DIRECTIONS:
Check every line of the data below for the word "remote". Copy the ones that have it.

Before and after object boxes:
.....
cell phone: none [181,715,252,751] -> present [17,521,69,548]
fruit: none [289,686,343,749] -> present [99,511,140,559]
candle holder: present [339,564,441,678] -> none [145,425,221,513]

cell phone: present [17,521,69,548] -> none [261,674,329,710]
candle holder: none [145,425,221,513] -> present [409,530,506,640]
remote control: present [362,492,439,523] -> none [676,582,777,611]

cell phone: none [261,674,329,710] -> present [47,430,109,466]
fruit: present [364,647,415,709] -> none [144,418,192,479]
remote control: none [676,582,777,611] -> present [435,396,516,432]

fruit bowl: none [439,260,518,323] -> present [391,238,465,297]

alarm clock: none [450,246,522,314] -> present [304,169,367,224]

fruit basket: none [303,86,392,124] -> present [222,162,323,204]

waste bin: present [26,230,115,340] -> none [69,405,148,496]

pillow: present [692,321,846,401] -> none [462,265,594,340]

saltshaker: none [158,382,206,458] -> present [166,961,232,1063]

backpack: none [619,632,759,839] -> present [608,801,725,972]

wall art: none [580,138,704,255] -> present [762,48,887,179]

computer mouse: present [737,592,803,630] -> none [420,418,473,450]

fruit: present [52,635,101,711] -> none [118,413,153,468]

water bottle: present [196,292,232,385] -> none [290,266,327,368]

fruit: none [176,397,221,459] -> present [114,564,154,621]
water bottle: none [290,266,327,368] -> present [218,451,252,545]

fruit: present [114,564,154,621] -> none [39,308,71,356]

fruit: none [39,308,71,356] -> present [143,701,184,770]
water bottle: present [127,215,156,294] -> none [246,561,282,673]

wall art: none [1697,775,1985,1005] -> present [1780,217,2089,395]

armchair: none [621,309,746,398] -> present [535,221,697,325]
.....
RESULT:
remote control: present [362,492,439,523] -> none [676,582,777,611]
remote control: none [676,582,777,611] -> present [435,396,516,432]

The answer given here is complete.